*WHAT TO DO*
Output the lines from the one holding "210 261 18.8" to the end of the entries that follow, exactly and only those, minus any pictures.
[Opening EXERCISE MATERIALS section]
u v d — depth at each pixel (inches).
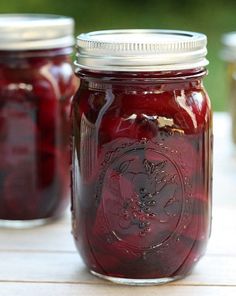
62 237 20.3
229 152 26.8
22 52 20.6
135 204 17.2
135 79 16.7
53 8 55.1
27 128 20.8
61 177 21.2
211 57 50.5
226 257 19.0
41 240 20.1
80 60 17.2
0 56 20.6
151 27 55.5
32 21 21.0
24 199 21.0
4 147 20.9
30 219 21.1
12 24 20.5
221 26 55.6
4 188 21.0
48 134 20.9
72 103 18.0
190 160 17.3
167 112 16.9
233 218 21.1
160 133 16.9
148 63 16.6
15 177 20.9
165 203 17.2
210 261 18.8
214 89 46.9
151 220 17.2
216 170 25.0
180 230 17.4
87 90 17.5
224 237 20.0
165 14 56.1
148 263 17.4
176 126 17.0
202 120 17.3
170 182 17.2
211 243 19.7
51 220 21.5
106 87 17.0
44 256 19.1
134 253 17.4
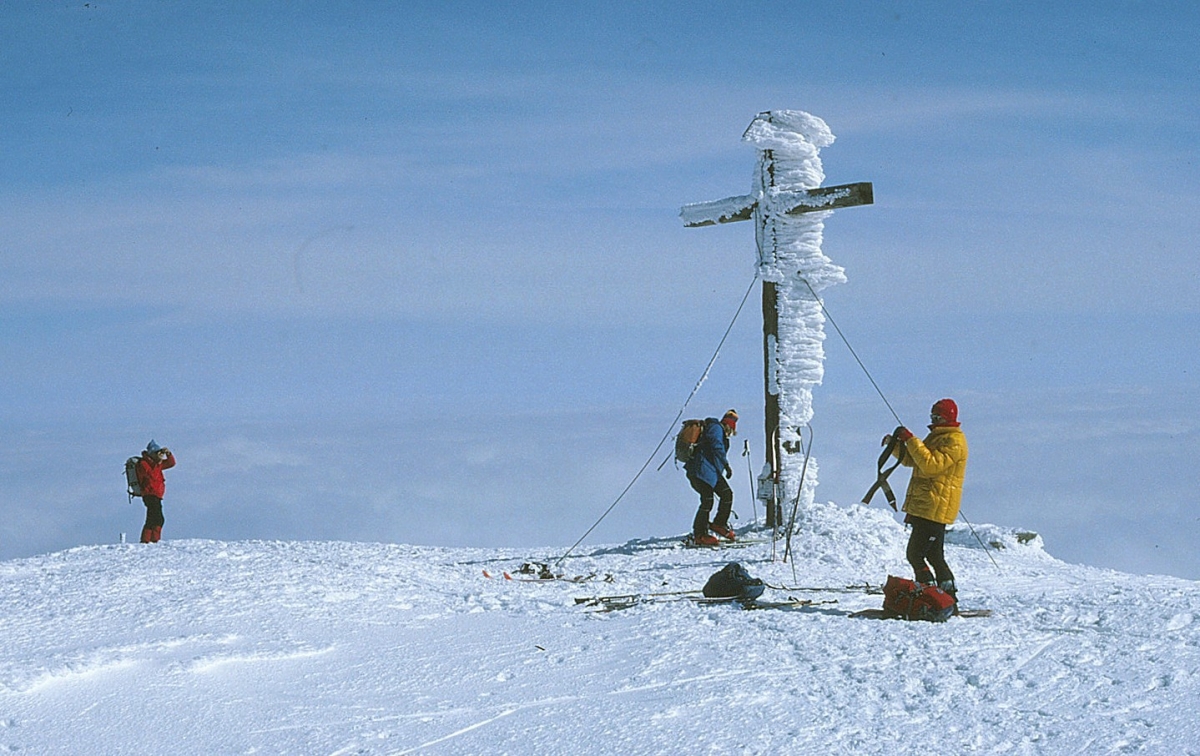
[Closing EXERCISE MATERIALS section]
*WRITTEN RESPONSE*
210 261 18.8
214 89 46.9
151 220 17.2
216 170 25.0
180 230 17.4
87 90 17.5
224 237 20.0
165 14 56.1
148 263 17.4
176 126 17.0
202 120 17.3
170 182 17.2
211 243 19.7
51 220 21.5
106 87 17.0
44 256 19.1
134 253 17.4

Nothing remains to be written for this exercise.